= Urban Regeneration Company =

Urban Regeneration Companies are private companies in the United Kingdom which seek to achieve a radical physical transformation of their areas through masterplanning and co-ordinating financial assistance to developers from both the public and private sector.

== The companies ==
- 1st East for Lowestoft and Great Yarmouth
- Bradford Centre Regeneration in Bradford
- Catalyst Corby in Corby
- Central Salford in Salford
- Clyde Gateway in Glasgow
- CPR Regeneration for Camborne, Pool and Redruth in Cornwall
- Derby Cityscape in Derby
- Gloucester Heritage in Gloucester
- Hull Citybuild in Kingston upon Hull
- Leicester Regeneration Company in Leicester
- Liverpool Vision in Liverpool
- New East Manchester in Manchester
- Newport Unlimited in Newport
- Opportunity Peterborough in Peterborough
- ReBlackpool in Blackpool
- Regenco in Sandwell
- Renaissance Southend in Southend
- Sheffield One in Sheffield
- Sunderland Arc in Sunderland
- Tees Valley Regeneration for the Tees Valley
- The New Swindon Company in Swindon
- Walsall Regeneration Company in Walsall
- West Lakes Renaissance for the Lake District.

**Task 1**
According to the article on Urban Regeneration Companies, what do these companies seek to achieve in their areas?
**Task 2**
List every company in the article on Urban Regeneration Companies whose name includes the word "Regeneration."
None of the saved data entries are needed for the tasks.

[Saved data entries]

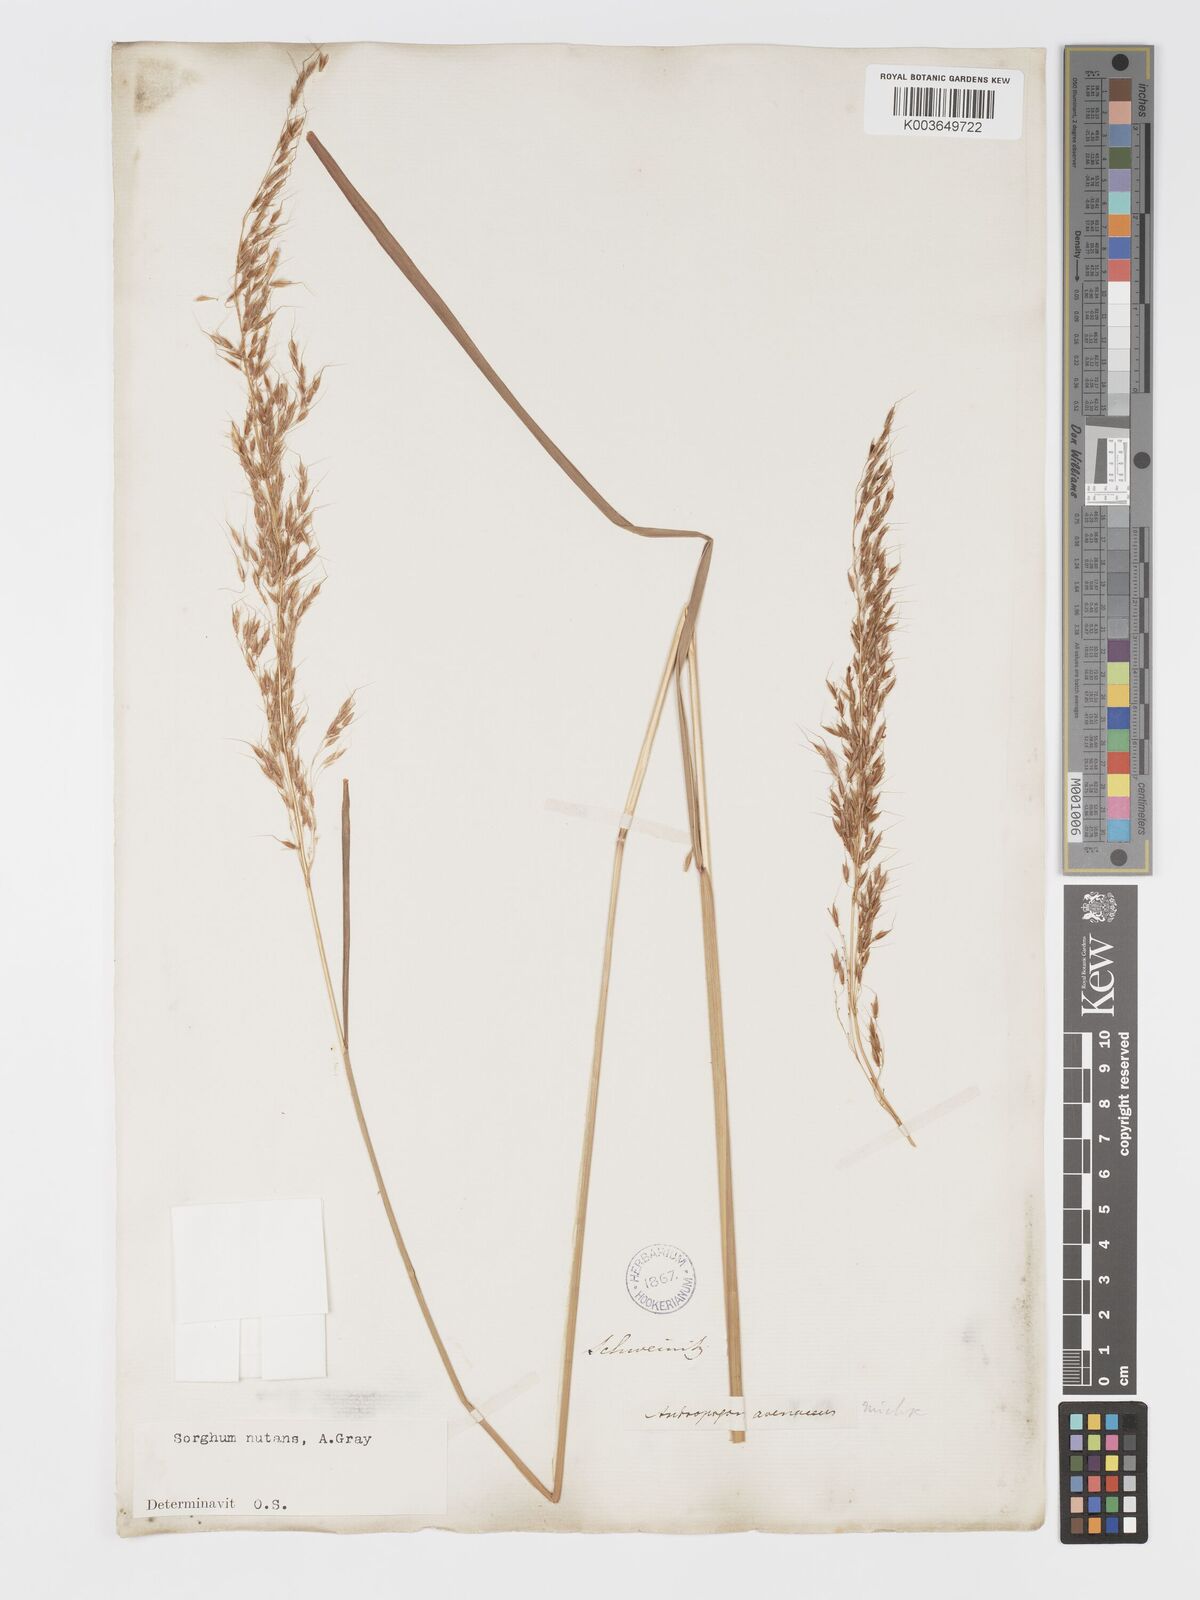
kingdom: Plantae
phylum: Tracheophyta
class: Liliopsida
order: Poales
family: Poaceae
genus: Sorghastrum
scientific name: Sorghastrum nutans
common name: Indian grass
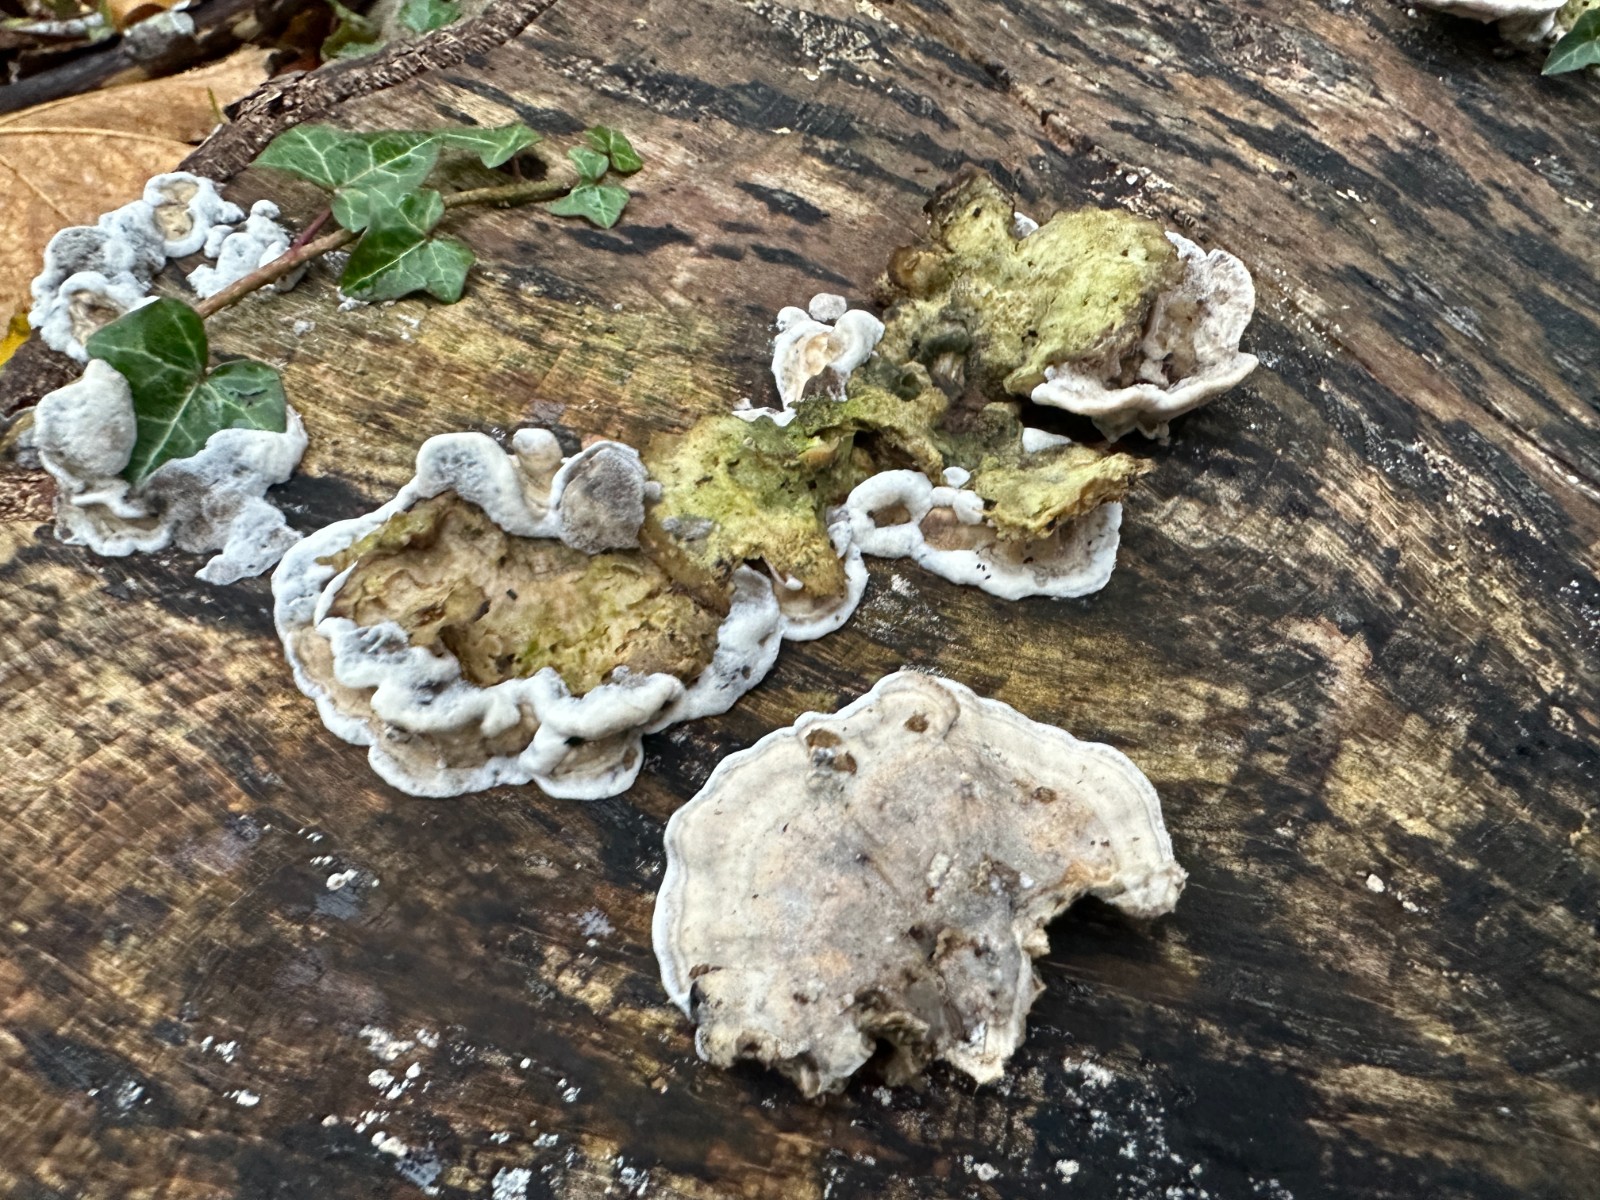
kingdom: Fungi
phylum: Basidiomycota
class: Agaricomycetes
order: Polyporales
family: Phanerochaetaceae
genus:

**Written answer 1**
A radical physical transformation of their areas, through masterplanning and coordinating financial assistance to developers from both the public and private sector.

**Written answer 2**
- Bradford Centre Regeneration
- CPR Regeneration
- Leicester Regeneration Company
- Tees Valley Regeneration
- Walsall Regeneration Company